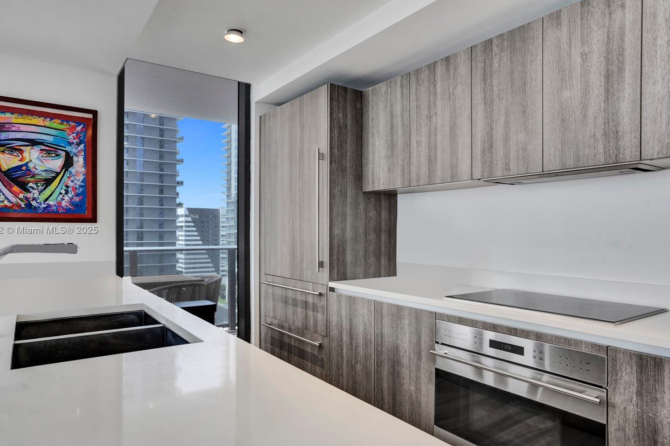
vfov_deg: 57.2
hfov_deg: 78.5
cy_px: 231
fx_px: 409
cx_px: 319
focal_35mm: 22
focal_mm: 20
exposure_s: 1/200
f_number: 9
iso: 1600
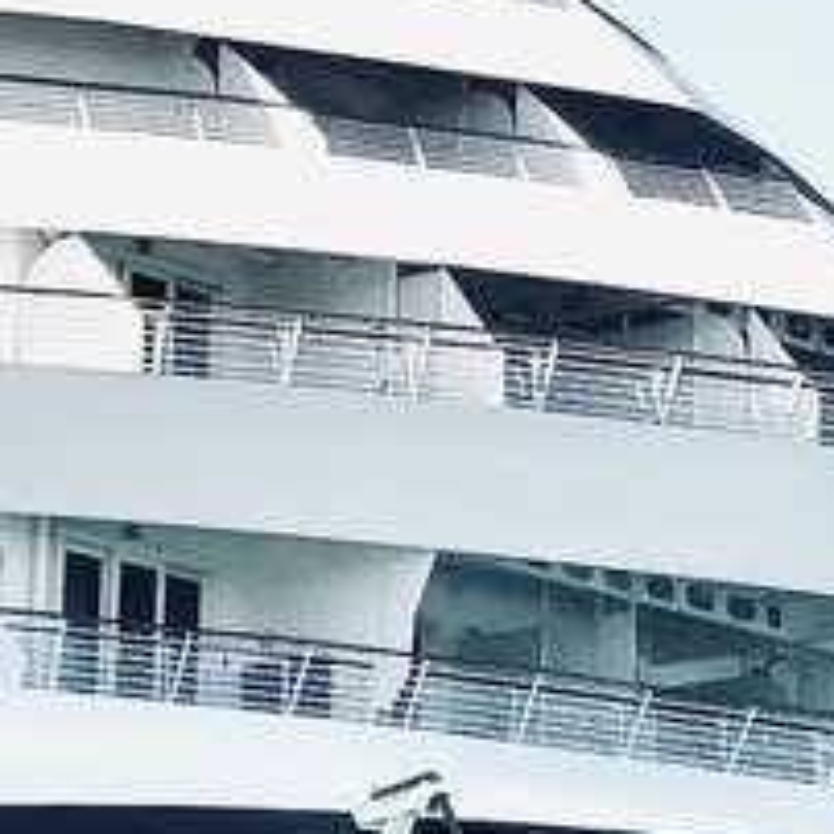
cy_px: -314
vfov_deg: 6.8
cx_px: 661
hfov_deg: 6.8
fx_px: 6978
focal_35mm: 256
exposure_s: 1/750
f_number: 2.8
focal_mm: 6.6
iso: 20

• • • • • • •

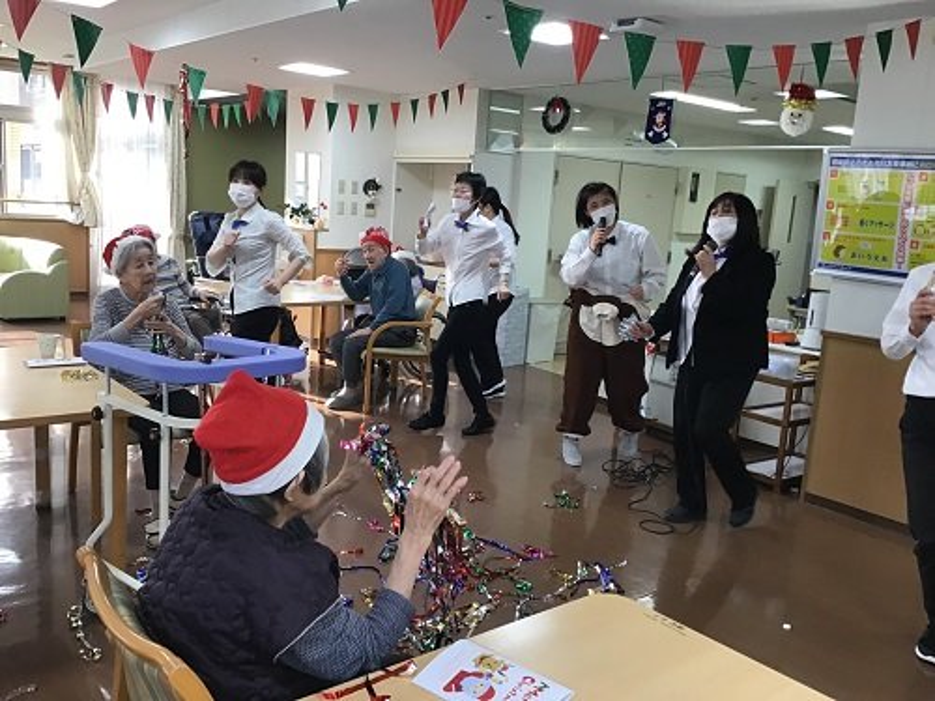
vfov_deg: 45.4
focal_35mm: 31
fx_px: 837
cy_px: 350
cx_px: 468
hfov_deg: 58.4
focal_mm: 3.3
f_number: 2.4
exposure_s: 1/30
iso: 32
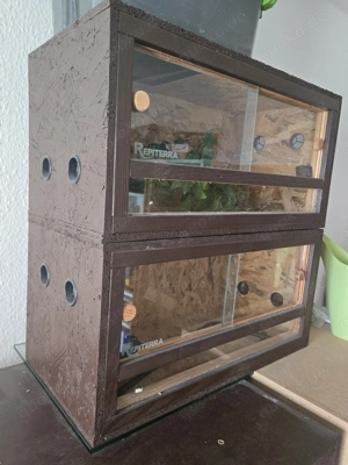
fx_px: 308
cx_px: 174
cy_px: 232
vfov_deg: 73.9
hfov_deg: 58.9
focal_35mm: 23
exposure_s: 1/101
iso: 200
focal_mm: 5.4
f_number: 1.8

• • • • • • •

■ Your task
Your answer must be the lines above from the one holding "focal_35mm: 31" up to and including the one holding "f_number: 1.8", exact and with no pictures.

■ Exercise result
focal_35mm: 31
fx_px: 837
cy_px: 350
cx_px: 468
hfov_deg: 58.4
focal_mm: 3.3
f_number: 2.4
exposure_s: 1/30
iso: 32
fx_px: 308
cx_px: 174
cy_px: 232
vfov_deg: 73.9
hfov_deg: 58.9
focal_35mm: 23
exposure_s: 1/101
iso: 200
focal_mm: 5.4
f_number: 1.8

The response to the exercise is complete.